## START Reading passage

For example, they just launched at the OEM level a new electrical system for Class B motorhomes called Freedom eGen as an option for the end user which eliminates a generator altogether.

Why an Inverter Upgrade Just Makes Sense

Mitul’s enthusiasm for Xantrex solutions was evident as he told me about projects he’s been working on. One major marketing campaign over the past couple of years has been to encourage consumers to “Upgrade to an Inverter Charger.”

He detailed impressive statistics while explaining market opportunities.

Most of the RVs sold from the factory come equipped with a converter which is an AC to DC charger. It charges the batteries. That’s all it does.

Conversely, not only does the inverter/charger charge the battery it also provides an AC power source. So any AC-powered electronics and appliances in an RV can be powered easily using an inverter.

Xantrex makes inverter/chargers. They don’t make converters. Hence, the “Upgrade to an Inverter Charger” campaign targeted to RV dealers.

Instead of replacing a broken converter, Xantrex recommends the dealer offer a choice to upgrade. While an inverter/charger is slightly more expensive than a converter, it offers two distinct features: (1) a two-year warranty vs. a one-year warranty on many converters and (2) an AC power source, which is not available in a converter.

## END Reading passage
## START Records for this exercise

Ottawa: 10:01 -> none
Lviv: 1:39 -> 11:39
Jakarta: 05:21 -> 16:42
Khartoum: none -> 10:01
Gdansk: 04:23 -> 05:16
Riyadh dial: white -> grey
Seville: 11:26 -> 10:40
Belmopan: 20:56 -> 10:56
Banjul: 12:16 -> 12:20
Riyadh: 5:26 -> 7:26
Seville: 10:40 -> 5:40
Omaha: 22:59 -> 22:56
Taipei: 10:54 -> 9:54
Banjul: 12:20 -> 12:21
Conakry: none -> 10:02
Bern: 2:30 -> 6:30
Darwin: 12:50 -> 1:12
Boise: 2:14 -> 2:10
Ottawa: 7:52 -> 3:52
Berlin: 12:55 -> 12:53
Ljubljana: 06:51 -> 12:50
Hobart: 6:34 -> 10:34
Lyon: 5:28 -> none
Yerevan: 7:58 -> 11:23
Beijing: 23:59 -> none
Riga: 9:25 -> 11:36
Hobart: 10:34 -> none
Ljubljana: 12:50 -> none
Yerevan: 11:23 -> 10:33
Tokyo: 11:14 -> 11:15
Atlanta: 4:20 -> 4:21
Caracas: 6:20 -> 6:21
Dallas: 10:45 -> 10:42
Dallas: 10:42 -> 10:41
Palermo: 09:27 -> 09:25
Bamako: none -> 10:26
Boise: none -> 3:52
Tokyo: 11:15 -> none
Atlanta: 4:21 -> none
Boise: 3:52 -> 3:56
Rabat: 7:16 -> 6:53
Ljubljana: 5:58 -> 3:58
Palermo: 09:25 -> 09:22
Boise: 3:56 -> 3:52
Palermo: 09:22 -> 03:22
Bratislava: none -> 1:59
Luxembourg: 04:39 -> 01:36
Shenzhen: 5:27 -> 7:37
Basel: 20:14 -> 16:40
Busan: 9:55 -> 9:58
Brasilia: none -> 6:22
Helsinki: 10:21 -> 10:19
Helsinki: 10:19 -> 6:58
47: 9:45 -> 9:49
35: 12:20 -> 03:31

## END Records for this exercise

_Problems_.
**A.** Can you repeat the part of the inverter upgrade passage from "Most of the" up to and including "to RV dealers."?
**B.** Can you reproduce the lines of the entries, from the first line up to and including the line with "Palermo: 09:22 -> 03:22"?

_The answers_.
**A.**
Most of the RVs sold from the factory come equipped with a converter which is an AC to DC charger. It charges the batteries. That’s all it does.

Conversely, not only does the inverter/charger charge the battery it also provides an AC power source. So any AC-powered electronics and appliances in an RV can be powered easily using an inverter.

Xantrex makes inverter/chargers. They don’t make converters. Hence, the “Upgrade to an Inverter Charger” campaign targeted to RV dealers.

**B.**
Ottawa: 10:01 -> none
Lviv: 1:39 -> 11:39
Jakarta: 05:21 -> 16:42
Khartoum: none -> 10:01
Gdansk: 04:23 -> 05:16
Riyadh dial: white -> grey
Seville: 11:26 -> 10:40
Belmopan: 20:56 -> 10:56
Banjul: 12:16 -> 12:20
Riyadh: 5:26 -> 7:26
Seville: 10:40 -> 5:40
Omaha: 22:59 -> 22:56
Taipei: 10:54 -> 9:54
Banjul: 12:20 -> 12:21
Conakry: none -> 10:02
Bern: 2:30 -> 6:30
Darwin: 12:50 -> 1:12
Boise: 2:14 -> 2:10
Ottawa: 7:52 -> 3:52
Berlin: 12:55 -> 12:53
Ljubljana: 06:51 -> 12:50
Hobart: 6:34 -> 10:34
Lyon: 5:28 -> none
Yerevan: 7:58 -> 11:23
Beijing: 23:59 -> none
Riga: 9:25 -> 11:36
Hobart: 10:34 -> none
Ljubljana: 12:50 -> none
Yerevan: 11:23 -> 10:33
Tokyo: 11:14 -> 11:15
Atlanta: 4:20 -> 4:21
Caracas: 6:20 -> 6:21
Dallas: 10:45 -> 10:42
Dallas: 10:42 -> 10:41
Palermo: 09:27 -> 09:25
Bamako: none -> 10:26
Boise: none -> 3:52
Tokyo: 11:15 -> none
Atlanta: 4:21 -> none
Boise: 3:52 -> 3:56
Rabat: 7:16 -> 6:53
Ljubljana: 5:58 -> 3:58
Palermo: 09:25 -> 09:22
Boise: 3:56 -> 3:52
Palermo: 09:22 -> 03:22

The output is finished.